An identical copy of the records below is the expected result.

- Dataset records
%%
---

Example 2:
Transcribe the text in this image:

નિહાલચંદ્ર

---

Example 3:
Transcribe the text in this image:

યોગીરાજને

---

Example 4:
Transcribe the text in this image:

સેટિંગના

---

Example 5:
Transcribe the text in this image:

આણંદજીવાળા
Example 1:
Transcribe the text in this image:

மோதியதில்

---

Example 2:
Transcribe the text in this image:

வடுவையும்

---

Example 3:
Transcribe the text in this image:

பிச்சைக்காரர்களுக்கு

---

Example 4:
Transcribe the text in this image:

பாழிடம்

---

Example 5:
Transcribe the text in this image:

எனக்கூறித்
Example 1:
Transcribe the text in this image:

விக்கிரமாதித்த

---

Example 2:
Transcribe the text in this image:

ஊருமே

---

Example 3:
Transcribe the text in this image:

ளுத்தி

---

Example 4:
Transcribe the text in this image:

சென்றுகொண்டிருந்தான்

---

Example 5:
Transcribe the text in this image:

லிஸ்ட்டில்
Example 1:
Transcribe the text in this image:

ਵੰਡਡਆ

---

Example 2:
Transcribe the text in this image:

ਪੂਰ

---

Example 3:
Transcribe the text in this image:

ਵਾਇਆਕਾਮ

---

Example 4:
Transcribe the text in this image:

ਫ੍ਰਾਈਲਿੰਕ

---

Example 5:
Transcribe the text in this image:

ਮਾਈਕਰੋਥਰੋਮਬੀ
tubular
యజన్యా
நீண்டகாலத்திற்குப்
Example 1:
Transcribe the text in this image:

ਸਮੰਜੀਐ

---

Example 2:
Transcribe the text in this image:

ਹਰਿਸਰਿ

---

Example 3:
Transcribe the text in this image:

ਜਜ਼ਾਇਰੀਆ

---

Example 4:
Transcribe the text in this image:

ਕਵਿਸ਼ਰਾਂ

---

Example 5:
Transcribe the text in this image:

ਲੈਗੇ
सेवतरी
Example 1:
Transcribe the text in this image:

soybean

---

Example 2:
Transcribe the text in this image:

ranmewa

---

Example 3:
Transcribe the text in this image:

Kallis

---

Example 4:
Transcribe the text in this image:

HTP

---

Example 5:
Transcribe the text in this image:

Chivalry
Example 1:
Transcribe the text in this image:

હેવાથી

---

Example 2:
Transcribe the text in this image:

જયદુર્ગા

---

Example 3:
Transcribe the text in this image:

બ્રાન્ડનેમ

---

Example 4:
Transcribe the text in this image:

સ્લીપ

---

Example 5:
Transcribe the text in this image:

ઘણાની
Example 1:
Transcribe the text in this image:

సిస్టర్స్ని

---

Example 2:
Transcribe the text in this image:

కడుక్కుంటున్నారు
%%
- The completed task
---

Example 2:
Transcribe the text in this image:

નિહાલચંદ્ર

---

Example 3:
Transcribe the text in this image:

યોગીરાજને

---

Example 4:
Transcribe the text in this image:

સેટિંગના

---

Example 5:
Transcribe the text in this image:

આણંદજીવાળા
Example 1:
Transcribe the text in this image:

மோதியதில்

---

Example 2:
Transcribe the text in this image:

வடுவையும்

---

Example 3:
Transcribe the text in this image:

பிச்சைக்காரர்களுக்கு

---

Example 4:
Transcribe the text in this image:

பாழிடம்

---

Example 5:
Transcribe the text in this image:

எனக்கூறித்
Example 1:
Transcribe the text in this image:

விக்கிரமாதித்த

---

Example 2:
Transcribe the text in this image:

ஊருமே

---

Example 3:
Transcribe the text in this image:

ளுத்தி

---

Example 4:
Transcribe the text in this image:

சென்றுகொண்டிருந்தான்

---

Example 5:
Transcribe the text in this image:

லிஸ்ட்டில்
Example 1:
Transcribe the text in this image:

ਵੰਡਡਆ

---

Example 2:
Transcribe the text in this image:

ਪੂਰ

---

Example 3:
Transcribe the text in this image:

ਵਾਇਆਕਾਮ

---

Example 4:
Transcribe the text in this image:

ਫ੍ਰਾਈਲਿੰਕ

---

Example 5:
Transcribe the text in this image:

ਮਾਈਕਰੋਥਰੋਮਬੀ
tubular
యజన్యా
நீண்டகாலத்திற்குப்
Example 1:
Transcribe the text in this image:

ਸਮੰਜੀਐ

---

Example 2:
Transcribe the text in this image:

ਹਰਿਸਰਿ

---

Example 3:
Transcribe the text in this image:

ਜਜ਼ਾਇਰੀਆ

---

Example 4:
Transcribe the text in this image:

ਕਵਿਸ਼ਰਾਂ

---

Example 5:
Transcribe the text in this image:

ਲੈਗੇ
सेवतरी
Example 1:
Transcribe the text in this image:

soybean

---

Example 2:
Transcribe the text in this image:

ranmewa

---

Example 3:
Transcribe the text in this image:

Kallis

---

Example 4:
Transcribe the text in this image:

HTP

---

Example 5:
Transcribe the text in this image:

Chivalry
Example 1:
Transcribe the text in this image:

હેવાથી

---

Example 2:
Transcribe the text in this image:

જયદુર્ગા

---

Example 3:
Transcribe the text in this image:

બ્રાન્ડનેમ

---

Example 4:
Transcribe the text in this image:

સ્લીપ

---

Example 5:
Transcribe the text in this image:

ઘણાની
Example 1:
Transcribe the text in this image:

సిస్టర్స్ని

---

Example 2:
Transcribe the text in this image:

కడుక్కుంటున్నారు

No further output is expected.